En dehors de la prémisse – deux individus solitaires qui restent séparés par un mur qu’ils n’osent pas abattre –, il n’y a rien de terriblement original dans Un peu beaucoup aveuglément. Et pourtant, il s’agit d’un film qui contourne tous les pièges du théâtre de boulevard avec une élégance et un charme proprement bluffants. L’assurance du ton compte en effet parmi les premières qualités de cette comédie entièrement divertissante. A travers les hauts et les bas d’une relation a priori incongrue, la réalisation de Clovis Cornillac y réussit à susciter chez nous un réel attachement à des personnages, qui auraient très facilement pu stagner au stade du cliché ambulant. Le couple au cœur de l’intrigue accède ainsi à un niveau brillant d’universalité bien plus poignant que la simple omission volontaire d’attribution de noms, autres que Machin et Machine. Leur aventure romantique plaide la cause des laissés-pour-compte, des moches, des tristes et des peureux, sans jamais avoir recours au moindre sarcasme ou à l’ironie condescendante. Les maladresses répétitives des personnages contribuent au contraire à leur conférer une aura franchement sympathique.

La subtilité du rot

Du sentiment de gêne constant par lequel se définissent principalement l’inventeur et la pianiste naît en fait une désinvolture hilare, qui emporte avec elle tout le film dans un tourbillon de malentendus savoureux. La glace est au plus tard brisée à la fin d’une soirée bien arrosée dans un bar au début du film, pendant laquelle le personnage féminin – entraîné là par sa sœur sensiblement plus libidineuse – ne se sent pas du tout dans son élément.
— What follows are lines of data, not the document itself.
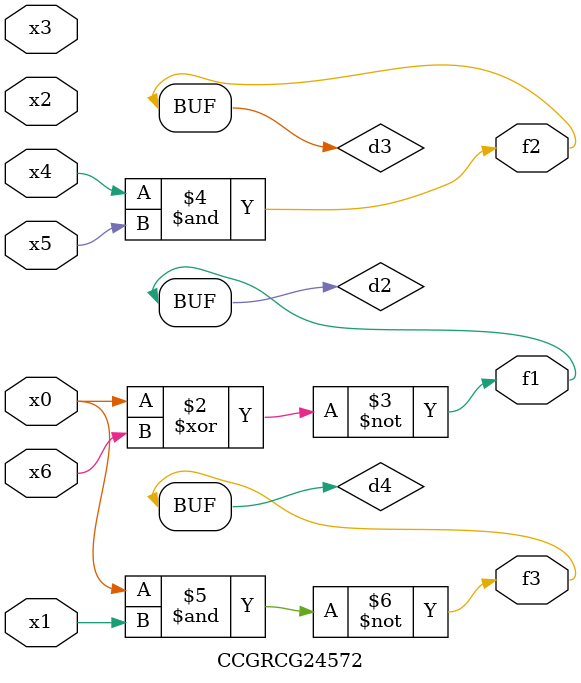
<source format=v>
module CCGRCG24572(
	input x0, x1, x2, x3, x4, x5, x6,
	output f1, f2, f3
);

	wire d1, d2, d3, d4;

	nor (d1, x0);
	xnor (d2, x0, x6);
	and (d3, x4, x5);
	nand (d4, x0, x1);
	assign f1 = d2;
	assign f2 = d3;
	assign f3 = d4;
endmodule

</source>
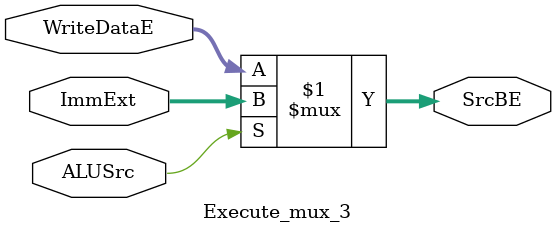
<source format=v>
`timescale 1ns / 1ps


module Execute_mux_3(
input [31:0] WriteDataE,
input [31:0] ImmExt,
input ALUSrc,
output [31:0] SrcBE
    );
    
    assign SrcBE = (ALUSrc)?ImmExt:WriteDataE;
    
endmodule

</source>
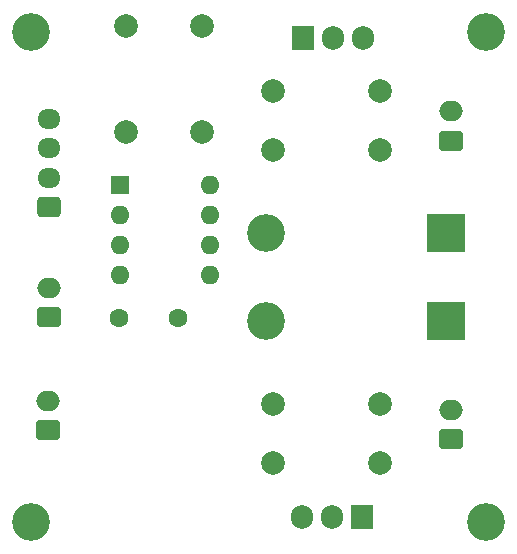
<source format=gbs>
G04 #@! TF.GenerationSoftware,KiCad,Pcbnew,(6.0.7)*
G04 #@! TF.CreationDate,2023-03-09T18:45:31+00:00*
G04 #@! TF.ProjectId,solenoid_driver,736f6c65-6e6f-4696-945f-647269766572,rev?*
G04 #@! TF.SameCoordinates,Original*
G04 #@! TF.FileFunction,Soldermask,Bot*
G04 #@! TF.FilePolarity,Negative*
%FSLAX46Y46*%
G04 Gerber Fmt 4.6, Leading zero omitted, Abs format (unit mm)*
G04 Created by KiCad (PCBNEW (6.0.7)) date 2023-03-09 18:45:31*
%MOMM*%
%LPD*%
G01*
G04 APERTURE LIST*
G04 Aperture macros list*
%AMRoundRect*
0 Rectangle with rounded corners*
0 $1 Rounding radius*
0 $2 $3 $4 $5 $6 $7 $8 $9 X,Y pos of 4 corners*
0 Add a 4 corners polygon primitive as box body*
4,1,4,$2,$3,$4,$5,$6,$7,$8,$9,$2,$3,0*
0 Add four circle primitives for the rounded corners*
1,1,$1+$1,$2,$3*
1,1,$1+$1,$4,$5*
1,1,$1+$1,$6,$7*
1,1,$1+$1,$8,$9*
0 Add four rect primitives between the rounded corners*
20,1,$1+$1,$2,$3,$4,$5,0*
20,1,$1+$1,$4,$5,$6,$7,0*
20,1,$1+$1,$6,$7,$8,$9,0*
20,1,$1+$1,$8,$9,$2,$3,0*%
G04 Aperture macros list end*
%ADD10R,1.600000X1.600000*%
%ADD11O,1.600000X1.600000*%
%ADD12C,2.000000*%
%ADD13C,1.600000*%
%ADD14C,3.200000*%
%ADD15RoundRect,0.250000X0.725000X-0.600000X0.725000X0.600000X-0.725000X0.600000X-0.725000X-0.600000X0*%
%ADD16O,1.950000X1.700000*%
%ADD17O,3.200000X3.200000*%
%ADD18R,3.200000X3.200000*%
%ADD19O,2.000000X1.700000*%
%ADD20RoundRect,0.250000X0.750000X-0.600000X0.750000X0.600000X-0.750000X0.600000X-0.750000X-0.600000X0*%
%ADD21R,1.905000X2.000000*%
%ADD22O,1.905000X2.000000*%
G04 APERTURE END LIST*
D10*
X123000000Y-96950000D03*
D11*
X123000000Y-99490000D03*
X123000000Y-102030000D03*
X123000000Y-104570000D03*
X130620000Y-104570000D03*
X130620000Y-102030000D03*
X130620000Y-99490000D03*
X130620000Y-96950000D03*
D12*
X123500000Y-83500000D03*
X123500000Y-92500000D03*
X130000000Y-83500000D03*
X130000000Y-92500000D03*
D13*
X127950000Y-108250000D03*
X122950000Y-108250000D03*
D14*
X115500000Y-84000000D03*
X115500000Y-125500000D03*
X154000000Y-84000000D03*
X154000000Y-125500000D03*
D15*
X116975000Y-98873000D03*
D16*
X116975000Y-96373000D03*
X116975000Y-93873000D03*
X116975000Y-91373000D03*
D12*
X145000000Y-120500000D03*
X136000000Y-120500000D03*
D17*
X135380000Y-101000000D03*
D18*
X150620000Y-101000000D03*
X150620000Y-108500000D03*
D17*
X135380000Y-108500000D03*
D19*
X151000000Y-116000000D03*
D20*
X151000000Y-118500000D03*
D21*
X138493500Y-84500000D03*
D22*
X141033500Y-84500000D03*
X143573500Y-84500000D03*
X138460000Y-125055000D03*
X141000000Y-125055000D03*
D21*
X143540000Y-125055000D03*
D12*
X145000000Y-94000000D03*
X136000000Y-94000000D03*
D19*
X116997500Y-105684000D03*
D20*
X116997500Y-108184000D03*
X151000000Y-93250000D03*
D19*
X151000000Y-90750000D03*
D12*
X136000000Y-115500000D03*
X145000000Y-115500000D03*
X145000000Y-89000000D03*
X136000000Y-89000000D03*
D20*
X116934000Y-117729000D03*
D19*
X116934000Y-115229000D03*
M02*

</source>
Par chance, elle croit avoir trouvé un prétendant aussi mal à l’aise dans ce contexte hédoniste qu’elle, avec lequel elle s’apprête à partager son désarroi social, quand ses gaz d’estomac s’échappent à un moment particulièrement inopportun. Normalement, ce genre de chute bassement physique relèverait d’une vulgarité sans intérêt. Mais entre les mains étonnamment délicates de Clovis Cornillac, elle s’inscrit sans difficulté dans le cadre d’un hommage drôle et touchant aux hommes et aux femmes trop naïfs et innocents pour ce bas monde. A l’image d’autres moments forts de ce film dépourvu de fausses notes : ces deux repas hautement délicieux au cours desquels l’amour imaginé entre les voisins est confronté à une réalité moins complaisante, à savoir la tentation raisonnable de dévoiler coûte que coûte l’identité de l’amant mystérieux ou bien le regard de leurs compères d’une loyauté infaillible.

Conclusion

Nous ne nous sommes pas autant sentis gâtés par une comédie française depuis le début de l’année que par cette histoire très mignonne et de surcroît contée par un réalisateur d’ores et déjà avisé. Le jeu vif et naturel des comédiens – outre Cornillac, il y a également les irrésistibles Mélanie Bernier, Lilou Fogli et Philippe Duquesne – parfait alors le tour de force d’une comédie romantique sans la moindre mièvrerie, quoique capable de nous faire rêver du grand amour, qui attendrait juste de l’autre côté du mur des appartements parisiens entassés les uns sur les autres.